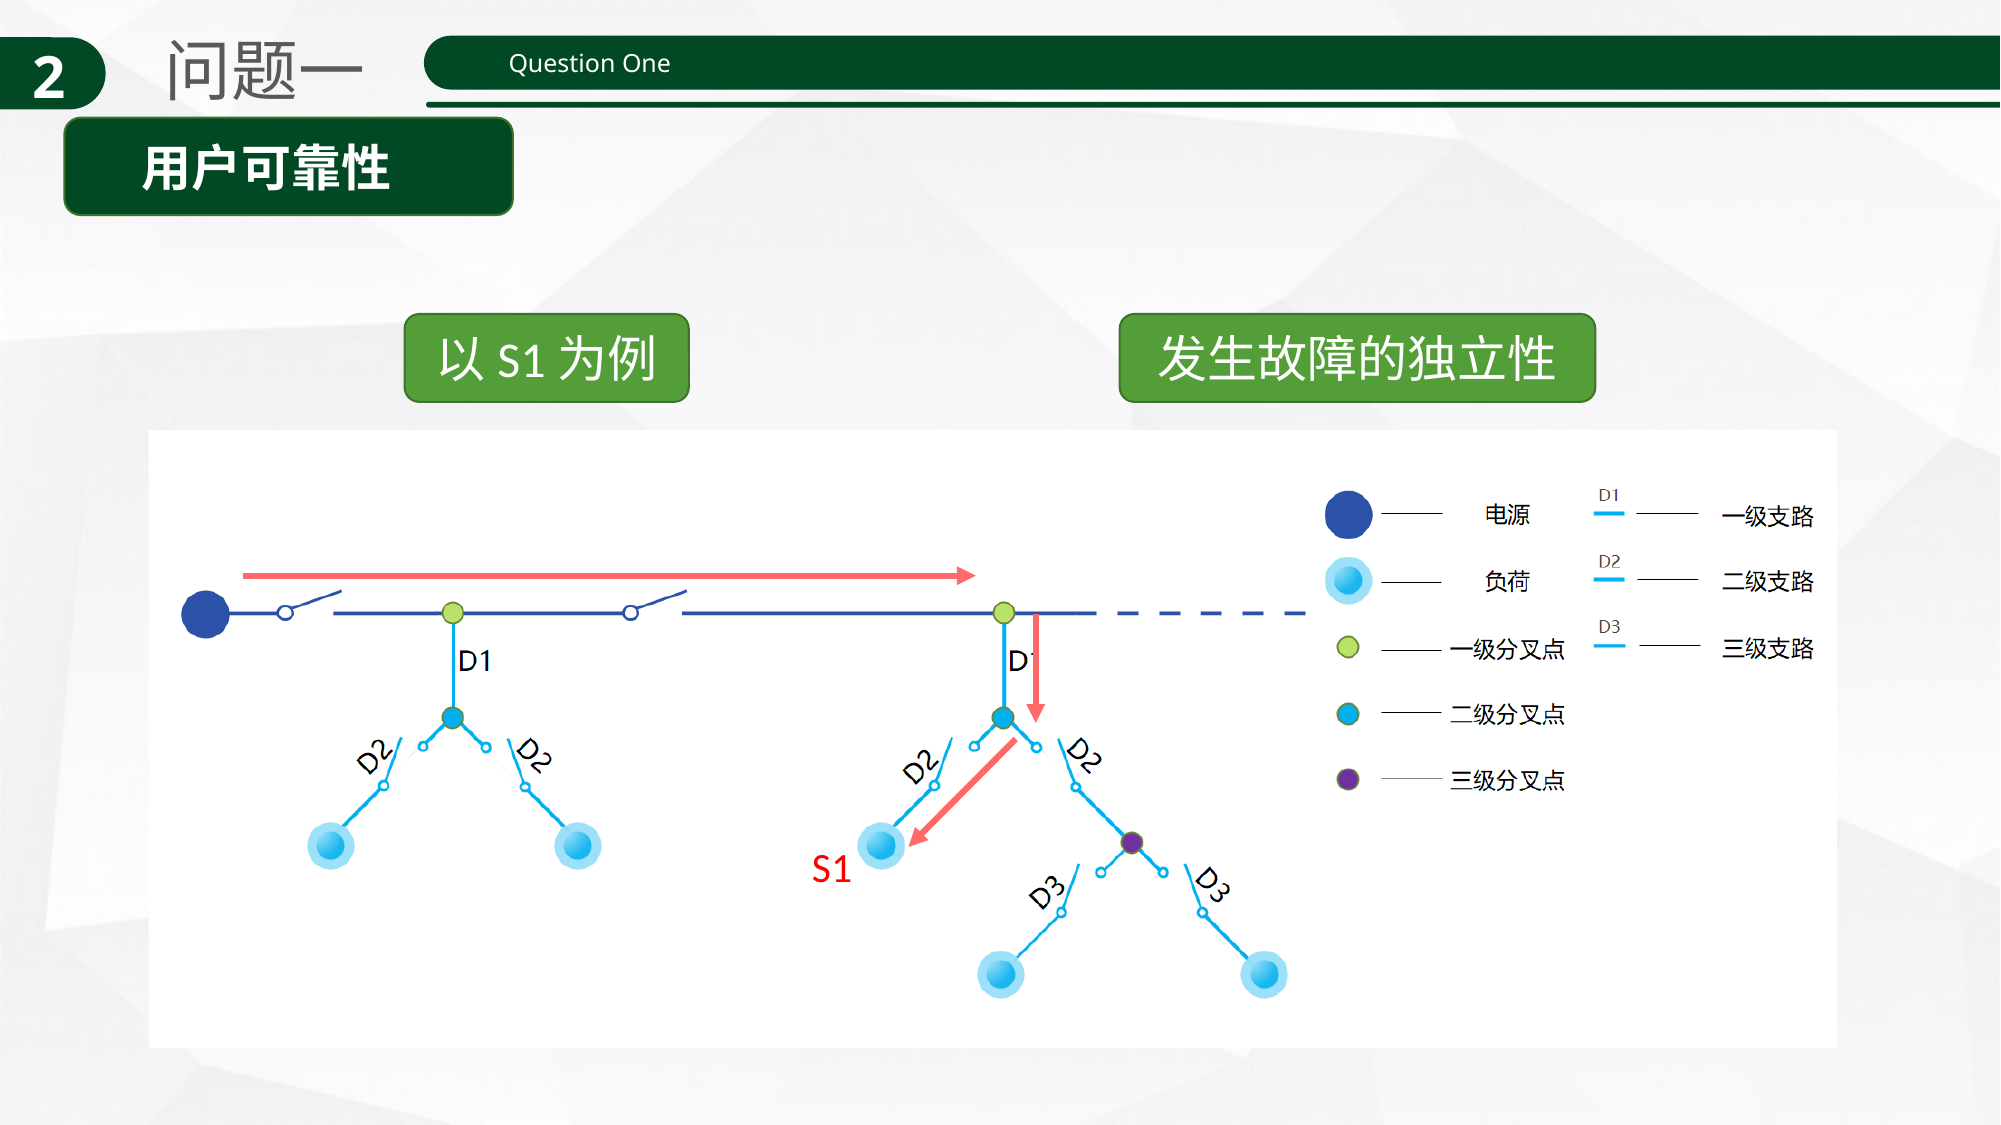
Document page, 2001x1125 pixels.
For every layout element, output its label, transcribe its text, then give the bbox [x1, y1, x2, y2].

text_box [64, 117, 513, 216]
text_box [908, 738, 1016, 847]
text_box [423, 35, 2000, 108]
text_box 以S1为例 [403, 312, 690, 403]
text_box 发生故障的独立性 [1118, 312, 1597, 403]
picture [0, 0, 2001, 1125]
text_box 问题一 [149, 21, 381, 116]
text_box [0, 33, 106, 119]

= = =

### TRY IT:
Produce a word-for-word copy of the records, omitting all images.

### THE ANSWER:
Document page, 2001x1125 pixels.
For every layout element, output its label, transcribe its text, then give the bbox [x1, y1, x2, y2].

text_box [64, 117, 513, 216]
text_box [908, 738, 1016, 847]
text_box [423, 35, 2000, 108]
text_box 以S1为例 [403, 312, 690, 403]
text_box 发生故障的独立性 [1118, 312, 1597, 403]
picture [0, 0, 2001, 1125]
text_box 问题一 [149, 21, 381, 116]
text_box [0, 33, 106, 119]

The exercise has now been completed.